» Task inputs
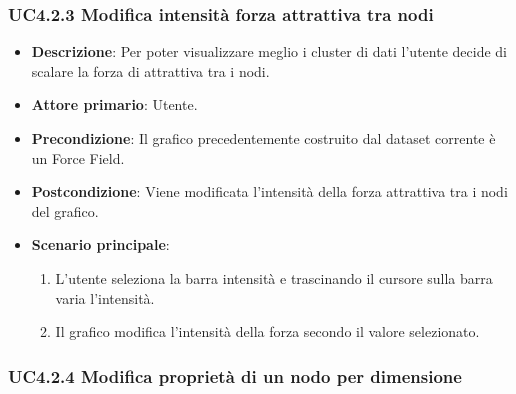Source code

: \subsubsection{UC4.2.3 Modifica intensità forza attrattiva tra nodi}

\begin{itemize}
    \item \textbf{Descrizione}: Per poter visualizzare meglio i cluster di dati l’utente 
                                decide di scalare la forza di attrattiva tra i nodi.

	
    \item \textbf{Attore primario}: Utente.
    
    \item \textbf{Precondizione}:   Il grafico precedentemente costruito dal dataset corrente è un Force Field.
    \item \textbf{Postcondizione}:  Viene modificata l'intensità della forza attrattiva tra i nodi del grafico.

	\item \textbf{Scenario principale}:
        \begin{enumerate}
            \item L'utente seleziona la barra intensità e trascinando il cursore sulla barra varia l’intensità.
            \item Il grafico modifica l'intensità della forza secondo il valore selezionato.
        \end{enumerate}
\end{itemize}

\subsubsection{UC4.2.4 Modifica proprietà di un nodo per dimensione}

» What the exercise asks
Copy each line in the entries above where "grafico" turns up.

» Your solution
    \item \textbf{Precondizione}:   Il grafico precedentemente costruito dal dataset corrente è un Force Field.
    \item \textbf{Postcondizione}:  Viene modificata l'intensità della forza attrattiva tra i nodi del grafico.
            \item Il grafico modifica l'intensità della forza secondo il valore selezionato.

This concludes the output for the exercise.